REQUIRED ACTION 1
Reproduce the passage of the RX 9060 XT article below word for word. Begin at the words "After weeks of" and stop after "Board Power (TBP).".
REQUIRED ACTION 2
Render this sentence from the RX 9060 XT article below in Spanish: "After weeks of rumors and leaks, AMD finally lifted the veil off its budget RX 9060 XT GPUs at Computex last week."
REQUIRED ACTION 3
Using the RX 9060 XT article below, list every hardware specification that its second paragraph gives for the RX 9060 XT GPUs. Leave out prices.

TEXT SEGMENT
====================
AMD’s recently announced mid-range RX 9060 XT 16GB has been put to the test in Geekbench across Vulkan and OpenCL, where it allegedly leads its predecessor by up to 30%. This test was likely and inadvertently made public by a reviewer, consistent with previous product launches. We strongly advise viewing these tests with skepticism, firstly due to their preliminary nature and secondly because synthetic benchmarks only provide a partial glimpse of a GPU’s real-world capabilities.
After weeks of rumors and leaks, AMD finally lifted the veil off its budget RX 9060 XT GPUs at Computex last week. The RX 9060 XT family comes in 8GB ($299) and 16GB ($349) flavors, both using the same 200mm^2 Navi 48 GPU core with 32 Compute Units or 2,048 Stream Processors. AMD has transitioned to a PCIe 5.0 x16 (64 GB/s) interface for these GPUs, as opposed to the PCIe 4.0 x8 (16 GB/s) on last-generation RX 7600 XT cards. Likewise, the RX 9060 XT features a 3.13 GHz boost clock speed, extendable via manual or factory overclocking, along with a 150W/160W Total Board Power (TBP).
====================
MATERIAL SHOWN
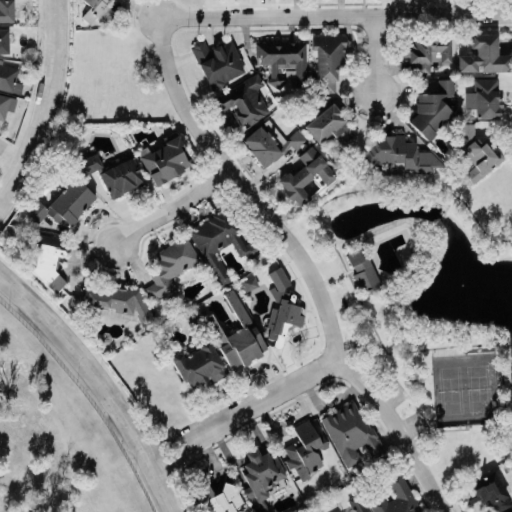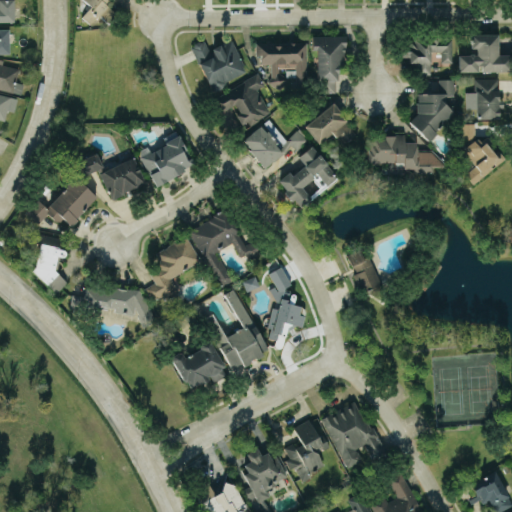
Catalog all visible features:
building: (6, 10)
road: (335, 16)
building: (4, 40)
building: (425, 52)
road: (375, 53)
building: (483, 55)
building: (328, 60)
building: (218, 62)
building: (9, 77)
building: (484, 97)
building: (242, 101)
building: (6, 104)
building: (433, 104)
road: (45, 105)
building: (329, 125)
building: (466, 129)
building: (270, 142)
road: (1, 144)
building: (402, 153)
building: (481, 157)
building: (165, 158)
building: (88, 163)
building: (305, 175)
building: (122, 178)
road: (460, 197)
building: (64, 203)
road: (172, 207)
building: (220, 242)
building: (46, 259)
road: (306, 262)
building: (170, 266)
parking lot: (323, 267)
building: (362, 268)
road: (343, 277)
road: (333, 278)
building: (250, 283)
road: (355, 296)
parking lot: (337, 297)
building: (115, 300)
park: (422, 301)
building: (282, 306)
building: (236, 335)
building: (198, 365)
road: (100, 382)
park: (463, 387)
road: (242, 411)
parking lot: (413, 425)
building: (351, 433)
building: (306, 448)
building: (261, 471)
building: (490, 491)
building: (218, 497)
building: (395, 497)
building: (356, 503)
building: (511, 511)
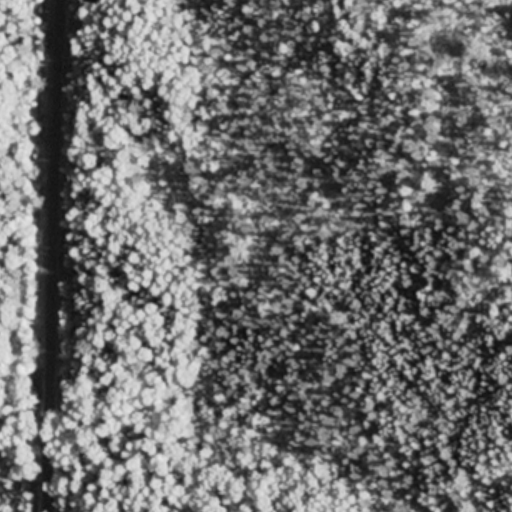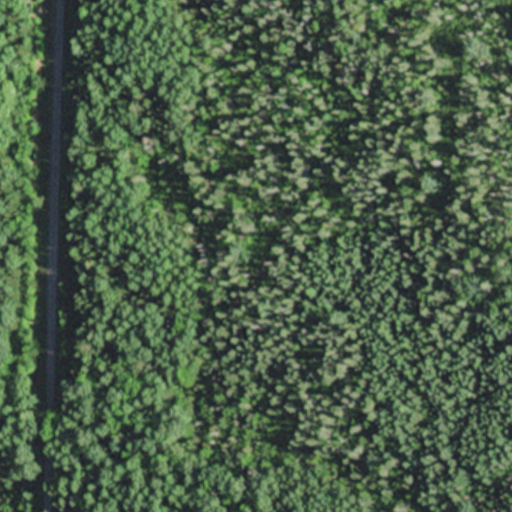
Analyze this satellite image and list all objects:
road: (49, 256)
====================
REPLY 1
After weeks of rumors and leaks, AMD finally lifted the veil off its budget RX 9060 XT GPUs at Computex last week. The RX 9060 XT family comes in 8GB ($299) and 16GB ($349) flavors, both using the same 200mm^2 Navi 48 GPU core with 32 Compute Units or 2,048 Stream Processors. AMD has transitioned to a PCIe 5.0 x16 (64 GB/s) interface for these GPUs, as opposed to the PCIe 4.0 x8 (16 GB/s) on last-generation RX 7600 XT cards. Likewise, the RX 9060 XT features a 3.13 GHz boost clock speed, extendable via manual or factory overclocking, along with a 150W/160W Total Board Power (TBP).

REPLY 2
Tras semanas de rumores y filtraciones, AMD por fin desveló sus GPU económicas RX 9060 XT en Computex la semana pasada.

REPLY 3
- 8GB and 16GB memory versions
- 200mm^2 Navi 48 GPU core
- 32 Compute Units
- 2,048 Stream Processors
- PCIe 5.0 x16 (64 GB/s) interface
- 3.13 GHz boost clock speed
- 150W/160W Total Board Power (TBP)